Ardelia menoleh dan melihat seorang pria sebaya dengannya sedang melihat dasi itu.
Pria itu berpakaian mewah dan lumayan tampan. Saat menyadari tatapan Ardelia, dia menoleh, "Kamu juga mau dasi ini?"
Ardelia berpikir sebentar, "Kamu yang ambil dulu, aku nggak jadi."
"Nggak masalah, buat kamu saja. Kamu sepertinya mau belikan hadiah untuk ayahmu?" Pria itu melihat pakaian pria paruh baya yang dipegang Ardelia, lalu menyodorkan dasinya.

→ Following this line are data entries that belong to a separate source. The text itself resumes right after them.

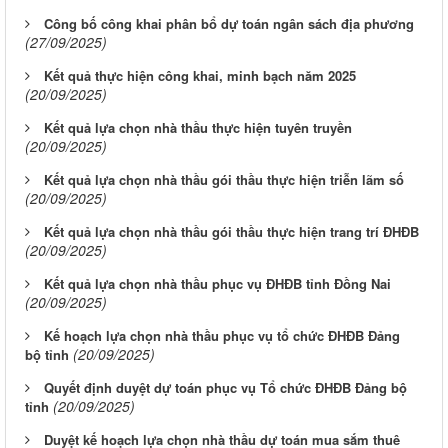
Công bố công khai phân bổ dự toán ngân sách địa phương
(27/09/2025)
Kết quả thực hiện công khai, minh bạch năm 2025
(20/09/2025)
Kết quả lựa chọn nhà thầu thực hiện tuyên truyền
(20/09/2025)
Kết quả lựa chọn nhà thầu gói thầu thực hiện triễn lãm số
(20/09/2025)
Kết quả lựa chọn nhà thầu gói thầu thực hiện trang trí ĐHĐB
(20/09/2025)
Kết quả lựa chọn nhà thầu phục vụ ĐHĐB tỉnh Đồng Nai
(20/09/2025)
Kế hoạch lựa chọn nhà thầu phục vụ tổ chức ĐHĐB Đảng
(20/09/2025)
bộ tỉnh
Quyết định duyệt dự toán phục vụ Tổ chức ĐHĐB Đảng bộ
(20/09/2025)
tỉnh
Duyệt kế hoạch lựa chọn nhà thầu dự toán mua sắm thuê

Ardelia tahu pria itu salah paham, tapi tidak berniat menjelaskannya. Dia mengucapkan terima kasih dan membawa dasi itu ke kasir.
Dia lalu mengirimkan hadiah itu untuk orang tuanya. Hari sudah malam saat dia pulang ke rumah. Ketika sampai di depan pintu rumah Kenzo, dia menaruh kado itu di depan pintu, lalu menunggu lift.
Tak lama kemudian, pintu lift terbuka dan sosok pria tinggi tegap dengan aura elegan keluar dengan langkah tegas.
Tatapan mereka beradu dan keduanya sama-sama terkejut.
"Ardelia?" Suara Kenzo terdengar rendah dan berat.
"Nggak disangka kamu pulang secepat ini. Terima kasih sudah belikan aku gelang giok." Ardelia mengambil kado itu. "Waktu belanja tadi, aku merasa dasi ini cocok denganmu. Jadi aku belikan untukmu."